When I tell you I scoured the internet looking for any evidence of a privileged upbringing (beyond the obvious privilege of being white) , of current wealth, or of toxic messaging on social media, I mean I scoured it.
But I couldn’t find a single thing about Brianna Wiest that would make her a scammer in any way. In fact, I found that I had more in common with Wiest than anything else.
Like me, Wiest started writing to help with her mental illnesses that she was diagnosed with in her early teens (anxiety, OCD, and depression). Like me she was an editor at her university’s newspaper. Like me, she has a degree in professional writing (mine’s in English, but that’s close enough). Like me, her first published book was a book of poetry.
Do you remember the platform Thought Catalog that was one of the biggest publishers of think pieces and articles back in the 2010’s? It was my biggest dream after I graduated college to be featured on their website. I can’t tell you how many times I’ve submitted articles there. But unlike me, Weist actually managed to get published there and was a massive contributor to the site.
In fact, she still posts there and has an entire web shop there of various pieces of merch ranging from notebooks to sweaters. And to be honest? Not bad as far as merch goes. And guess what? No courses, no coaching, no scam products.

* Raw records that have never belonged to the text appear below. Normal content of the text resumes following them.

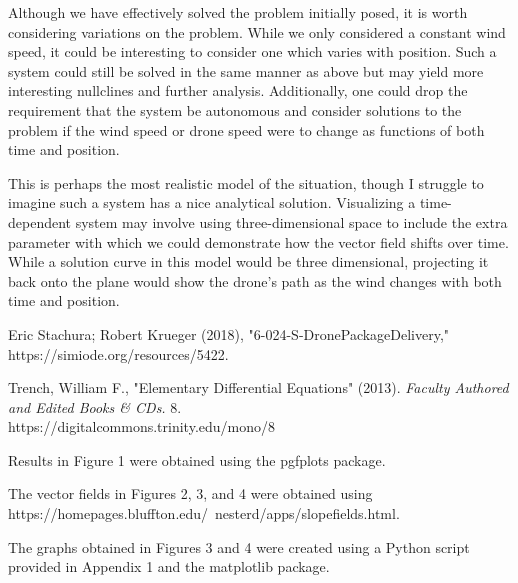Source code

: \documentclass{article}
\begin{document}
    Although we have effectively solved the problem initially posed, it is worth
    considering variations on the problem. While we only considered a constant
    wind speed, it could be interesting to consider one which varies with
    position. Such a system could still be solved in the same manner as above
    but may yield more interesting nullclines and further analysis.
    Additionally, one could drop the requirement that the system be autonomous
    and consider solutions to the problem if the wind speed or drone speed were
    to change as functions of both time and position. 

    This is perhaps the most realistic model of the situation, though I struggle
    to imagine such a system has a nice analytical solution. Visualizing a
    time-dependent system may involve using three-dimensional space to include
    the extra parameter with which we could demonstrate how the vector field
    shifts over time. While a solution curve in this model would be three
    dimensional, projecting it back onto the plane would show the drone's path
    as the wind changes with both time and position.

    \pagebreak

    \begin{thebibliography}{999}
        Eric Stachura; Robert Krueger (2018), "6-024-S-DronePackageDelivery,"
        https://simiode.org/resources/5422.
        
        Trench, William F., "Elementary Differential Equations" (2013).
        \textit{Faculty Authored and Edited Books & CDs.} 8. \\
        https://digitalcommons.trinity.edu/mono/8

        Results in Figure 1 were obtained using the pgfplots package.

        The vector fields in Figures 2, 3, and 4 were obtained using
        https://homepages.bluffton.edu/~nesterd/apps/slopefields.html.

        The graphs obtained in Figures 3 and 4 were created using a Python
        script provided in Appendix 1 and the matplotlib package.
    \end{thebibliography}

    \pagebreak
\end{document}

And sure, she does post inspirational quotes on her Instagram that are sometimes a bit cringey in regards to toxic positivity (like mentioned in the book), but there’s nothing outwardly egregious about anything she posts.

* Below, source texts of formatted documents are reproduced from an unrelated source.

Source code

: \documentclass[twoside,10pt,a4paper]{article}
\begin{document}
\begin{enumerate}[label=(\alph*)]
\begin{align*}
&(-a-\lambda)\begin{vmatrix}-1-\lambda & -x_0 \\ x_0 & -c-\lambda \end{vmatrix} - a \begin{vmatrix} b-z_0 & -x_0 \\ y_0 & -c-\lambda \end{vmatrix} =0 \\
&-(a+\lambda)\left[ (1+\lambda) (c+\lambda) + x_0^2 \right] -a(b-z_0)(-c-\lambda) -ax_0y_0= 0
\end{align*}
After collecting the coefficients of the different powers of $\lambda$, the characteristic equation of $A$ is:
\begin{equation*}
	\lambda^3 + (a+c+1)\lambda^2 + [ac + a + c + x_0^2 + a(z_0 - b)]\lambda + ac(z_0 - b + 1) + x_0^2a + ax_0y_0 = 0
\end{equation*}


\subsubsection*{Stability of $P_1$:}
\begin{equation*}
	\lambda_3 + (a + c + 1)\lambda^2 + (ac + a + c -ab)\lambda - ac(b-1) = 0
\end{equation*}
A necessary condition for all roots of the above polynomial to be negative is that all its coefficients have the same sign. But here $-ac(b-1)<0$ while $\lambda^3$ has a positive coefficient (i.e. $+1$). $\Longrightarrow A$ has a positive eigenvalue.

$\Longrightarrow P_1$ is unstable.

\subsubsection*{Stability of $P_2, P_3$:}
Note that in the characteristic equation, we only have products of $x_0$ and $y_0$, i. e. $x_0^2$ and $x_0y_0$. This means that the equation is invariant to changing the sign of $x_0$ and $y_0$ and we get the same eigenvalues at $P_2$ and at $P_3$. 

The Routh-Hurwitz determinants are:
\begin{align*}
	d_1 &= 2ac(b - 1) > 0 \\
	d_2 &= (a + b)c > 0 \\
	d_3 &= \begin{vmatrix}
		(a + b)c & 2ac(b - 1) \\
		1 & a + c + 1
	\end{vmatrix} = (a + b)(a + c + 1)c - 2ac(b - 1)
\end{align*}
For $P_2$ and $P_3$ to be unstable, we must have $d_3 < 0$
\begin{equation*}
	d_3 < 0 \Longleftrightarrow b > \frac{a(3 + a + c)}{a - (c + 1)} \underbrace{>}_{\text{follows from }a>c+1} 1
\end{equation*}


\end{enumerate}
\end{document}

But at the end of the day, I couldn’t find anything about her that raises alarm bells. Because of that, I couldn’t help but wonder where and why she started believing the harmful ideas surrounding positivity and money that she spread throughout this book. I couldn’t find any evidence in her actual life that would lead me to believe that she has any personal skin in the game to try to convince people to blame themselves and to stop demonizing rich people.

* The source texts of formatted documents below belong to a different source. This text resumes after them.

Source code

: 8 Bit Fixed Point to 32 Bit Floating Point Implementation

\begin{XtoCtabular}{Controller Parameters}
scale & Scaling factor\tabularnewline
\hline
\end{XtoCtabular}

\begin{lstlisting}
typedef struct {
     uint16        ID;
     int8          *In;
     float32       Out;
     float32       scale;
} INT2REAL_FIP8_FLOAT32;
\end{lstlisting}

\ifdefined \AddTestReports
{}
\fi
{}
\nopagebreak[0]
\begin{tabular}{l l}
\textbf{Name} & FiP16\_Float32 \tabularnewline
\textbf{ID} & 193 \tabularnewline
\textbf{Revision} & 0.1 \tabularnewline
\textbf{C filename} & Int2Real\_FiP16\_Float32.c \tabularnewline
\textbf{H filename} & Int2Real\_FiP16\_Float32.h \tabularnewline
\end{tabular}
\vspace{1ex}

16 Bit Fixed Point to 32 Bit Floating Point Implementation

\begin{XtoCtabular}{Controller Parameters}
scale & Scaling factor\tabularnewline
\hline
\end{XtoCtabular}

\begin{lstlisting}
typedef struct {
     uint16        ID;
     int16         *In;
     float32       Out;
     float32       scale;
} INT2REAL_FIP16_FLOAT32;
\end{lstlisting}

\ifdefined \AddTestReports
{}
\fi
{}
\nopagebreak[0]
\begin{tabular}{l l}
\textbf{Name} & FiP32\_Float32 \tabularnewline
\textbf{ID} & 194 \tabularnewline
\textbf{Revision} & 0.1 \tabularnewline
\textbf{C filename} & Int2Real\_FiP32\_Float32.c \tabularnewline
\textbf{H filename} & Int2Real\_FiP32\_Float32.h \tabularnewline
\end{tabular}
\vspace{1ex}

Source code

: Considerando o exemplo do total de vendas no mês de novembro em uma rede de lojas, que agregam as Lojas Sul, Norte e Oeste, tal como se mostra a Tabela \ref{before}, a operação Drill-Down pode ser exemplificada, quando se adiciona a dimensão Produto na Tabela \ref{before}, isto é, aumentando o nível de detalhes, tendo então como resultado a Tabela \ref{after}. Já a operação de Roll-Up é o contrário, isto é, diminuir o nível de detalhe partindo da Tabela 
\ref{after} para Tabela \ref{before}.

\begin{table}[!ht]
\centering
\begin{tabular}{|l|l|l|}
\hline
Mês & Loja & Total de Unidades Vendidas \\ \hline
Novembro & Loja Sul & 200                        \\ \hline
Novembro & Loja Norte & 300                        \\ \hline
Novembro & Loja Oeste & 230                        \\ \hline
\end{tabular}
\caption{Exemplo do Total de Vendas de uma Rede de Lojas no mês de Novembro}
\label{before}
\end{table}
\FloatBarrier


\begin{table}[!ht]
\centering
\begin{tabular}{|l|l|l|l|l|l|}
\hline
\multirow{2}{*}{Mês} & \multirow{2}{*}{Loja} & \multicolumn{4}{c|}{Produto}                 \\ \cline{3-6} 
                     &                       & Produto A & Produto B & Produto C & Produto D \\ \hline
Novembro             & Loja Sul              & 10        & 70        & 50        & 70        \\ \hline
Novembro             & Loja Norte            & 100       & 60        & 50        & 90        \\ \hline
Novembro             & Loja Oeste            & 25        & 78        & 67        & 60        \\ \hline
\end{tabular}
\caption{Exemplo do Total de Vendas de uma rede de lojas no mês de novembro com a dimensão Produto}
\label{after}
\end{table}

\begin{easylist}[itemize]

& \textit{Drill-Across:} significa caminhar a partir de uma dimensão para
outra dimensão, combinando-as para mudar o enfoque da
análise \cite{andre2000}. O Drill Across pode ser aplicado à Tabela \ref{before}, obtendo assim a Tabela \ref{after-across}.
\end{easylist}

To me, this leaves only one possibility: that she herself has fallen in the trap of self-help (again, like her, I’ve been there) when it comes to the reason why she’s spreading harmful messages regarding positivity and money. A lot of the messaging that she shares about those topics is regurgitated messages that are popular throughout the genre of self-help. They may be messages that she has internalized without critically thinking about them in a wider scope beyond the self.
All I can hope for is that you start to do this. Start thinking critically about the messages shared in the self-help industry and what implications they hold once we start thinking beyond just ourselves.